In Boshears v. Brooks, No. E2015-01915-COA-R3-CV (Tenn. Ct. App. July 6, 2016), plaintiff asserted on appeal that the trial judge had given incorrect jury instructions in the underlying jury trial. The Court of Appeals, however, affirmed.
Plaintiff was riding in a car with his girlfriend when they were hit by a vehicle driven by defendant. Defendant was 78-years-old and blind in one eye, and he had been to his doctor that day to report blurry vision. His doctor had referred him to the ER, and the accident occurred after defendant had been released from the ER. Defendant’s theory at trial was that he had a stroke while driving, “which resulted in an unforeseeable loss of consciousness leading to the accident.” Defendant presented expert testimony supporting his theory of the case. Plaintiff, on the other hand, attempted to show that defendant “had suffered vision problems for years, and that, essentially, he had no business driving on the day of the accident.” Plaintiff “attempted to cast doubt on whether [defendant] had been unconscious during the accident,” and witness statements regarding defendant’s condition after the wreck varied.

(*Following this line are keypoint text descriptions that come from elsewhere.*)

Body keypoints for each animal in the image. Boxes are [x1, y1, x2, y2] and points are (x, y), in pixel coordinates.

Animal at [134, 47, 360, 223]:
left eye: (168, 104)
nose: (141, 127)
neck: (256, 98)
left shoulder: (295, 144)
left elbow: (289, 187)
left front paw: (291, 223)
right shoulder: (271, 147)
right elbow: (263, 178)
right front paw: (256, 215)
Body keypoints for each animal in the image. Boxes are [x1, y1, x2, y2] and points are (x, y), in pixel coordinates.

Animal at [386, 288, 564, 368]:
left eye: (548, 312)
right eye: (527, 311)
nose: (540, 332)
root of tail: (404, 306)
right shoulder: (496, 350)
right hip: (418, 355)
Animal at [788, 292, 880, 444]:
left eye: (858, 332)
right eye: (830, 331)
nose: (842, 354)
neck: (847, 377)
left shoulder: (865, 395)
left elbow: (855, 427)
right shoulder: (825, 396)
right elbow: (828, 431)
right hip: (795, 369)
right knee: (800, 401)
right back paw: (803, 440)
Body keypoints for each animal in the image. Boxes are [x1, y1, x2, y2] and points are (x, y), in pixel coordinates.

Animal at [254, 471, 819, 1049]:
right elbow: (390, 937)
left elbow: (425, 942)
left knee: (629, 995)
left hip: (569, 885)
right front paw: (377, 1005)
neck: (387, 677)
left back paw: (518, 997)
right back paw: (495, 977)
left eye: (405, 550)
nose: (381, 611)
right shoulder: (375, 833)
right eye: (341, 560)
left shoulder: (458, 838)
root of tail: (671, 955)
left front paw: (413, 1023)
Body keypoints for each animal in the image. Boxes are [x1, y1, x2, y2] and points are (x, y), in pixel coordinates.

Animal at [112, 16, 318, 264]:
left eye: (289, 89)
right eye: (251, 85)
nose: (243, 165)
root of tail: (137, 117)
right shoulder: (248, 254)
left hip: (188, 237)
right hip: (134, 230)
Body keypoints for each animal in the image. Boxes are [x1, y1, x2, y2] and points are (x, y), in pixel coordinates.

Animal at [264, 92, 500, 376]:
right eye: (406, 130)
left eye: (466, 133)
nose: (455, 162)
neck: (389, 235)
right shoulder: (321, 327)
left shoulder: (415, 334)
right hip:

While charging the jury, the trial court included instructions on both sudden emergency and loss of consciousness. The jury instructions included the following:
…A person faced with a sudden emergency is required to act as a reasonably careful person placed in a similar position. A sudden emergency will not excuse the actions of a person whose own negligence created the emergency.
If you find there was a sudden emergency that was not caused by any fault of the person whose actions you are judging, you must consider this factor in determining and comparing fault.
A sudden loss of consciousness or physical incapacity experienced while driving which is not reasonably foreseeable is a defense to a negligent action. …To constitute a defense, the defendant must establish that the sudden loss of consciousness or physical capacity was not reasonably foreseeable to a prudent person…
After deliberation, the jury found defendant not at fault for the accident.